# Is there a definition of p-value for interval null hypothesis?

For testing a simple null hypothesis $\theta=\theta_0$ vs alternative $\theta\ne\theta_0$, the definition of p-value given a UMP (usually) test $\mathbb{1}(T>k)$ (reject when $T>k$ where $k$ be chosen such that $E(\mathbb{1}(T>k))=\alpha$ for some statistics $T$ and realized value $t_0$ is $$P_{\theta_0}(T>t_0)$$

My question is is there a definition of p-value for testing hypothesis such as $H_0:\theta\in(\theta_1,\theta_2)$ vs $H_1:\theta\notin(\theta_1,\theta_2)$. Furthermore, if the test is not in the form $\mathbb{1}(T>k)$, what shall we do?

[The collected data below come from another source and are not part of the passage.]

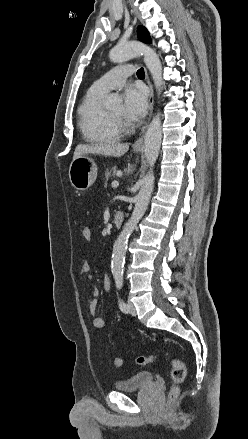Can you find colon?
<instances>
[{
    "label": "colon",
    "mask_w": 248,
    "mask_h": 439,
    "mask_svg": "<svg viewBox=\"0 0 248 439\" xmlns=\"http://www.w3.org/2000/svg\"><path fill=\"white\" fill-rule=\"evenodd\" d=\"M82 235L85 240L90 241L92 238V232L91 229L88 226H83L82 228ZM158 358V355L152 354V355H141L138 356L135 360L137 365H148L156 361ZM113 365L116 367H121L123 365V360L121 358H115L113 360ZM187 374L186 367L184 363L179 359H174L171 362V381H172V387L169 392V398L171 400L176 399V397L179 394L180 391V385L185 381Z\"/></svg>",
    "instance_id": "colon-1"
}]
</instances>
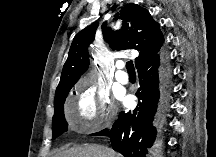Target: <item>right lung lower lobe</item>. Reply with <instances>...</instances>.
Segmentation results:
<instances>
[{
  "label": "right lung lower lobe",
  "instance_id": "right-lung-lower-lobe-1",
  "mask_svg": "<svg viewBox=\"0 0 216 157\" xmlns=\"http://www.w3.org/2000/svg\"><path fill=\"white\" fill-rule=\"evenodd\" d=\"M140 88L136 92L138 105L133 111L121 112L110 130L93 135L110 137L112 148L124 157H146L147 148L156 139L153 118L164 109L162 79L164 65L158 56L137 67Z\"/></svg>",
  "mask_w": 216,
  "mask_h": 157
}]
</instances>
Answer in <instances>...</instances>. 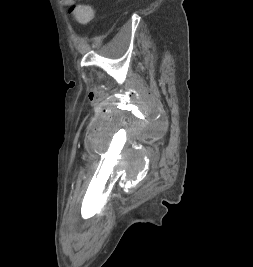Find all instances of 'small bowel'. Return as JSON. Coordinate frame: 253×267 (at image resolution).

• I believe the theory is outlined in great generality and detail at stats.stackexchange.com/questions/31/…. Is there any aspect of your situation that you think is not adequately covered in that thread?
– whuber
Commented Apr 18, 2017 at 3:29

If I remember my stats class correctly, it's the maximum of the p values for all the simple hypotheses in the composite hypothesis. This is why if you do a one-sided $t$ test for the null hypothesis $\theta\le 0$, you do the calculation assuming $\theta=0$, because this gives you the largest probability of exceeding the observed $t$ statistic.
In practice, what most people do is to base the test on whether a $1-\alpha$ confidence interval for $\theta$ lies fully within $H_1$ (=does not include any parameter values from $H_0$). To get a p-value one would typically look at two one-sided tests at level $\alpha/2$. In the manner you have your hypotheses, it would be one of $H_{01}: \theta \geq \theta_1$ versus $H_{A1}: \theta < \theta_1$ and the other of $H_{02}: \theta \leq \theta_2$ versus $H_{A2}: \theta > \theta_2$ (for these you know how to derive the p-values). Then you take $p = 2 \times \min(p_1, p_2)$ as your p-value for this particular testing problem.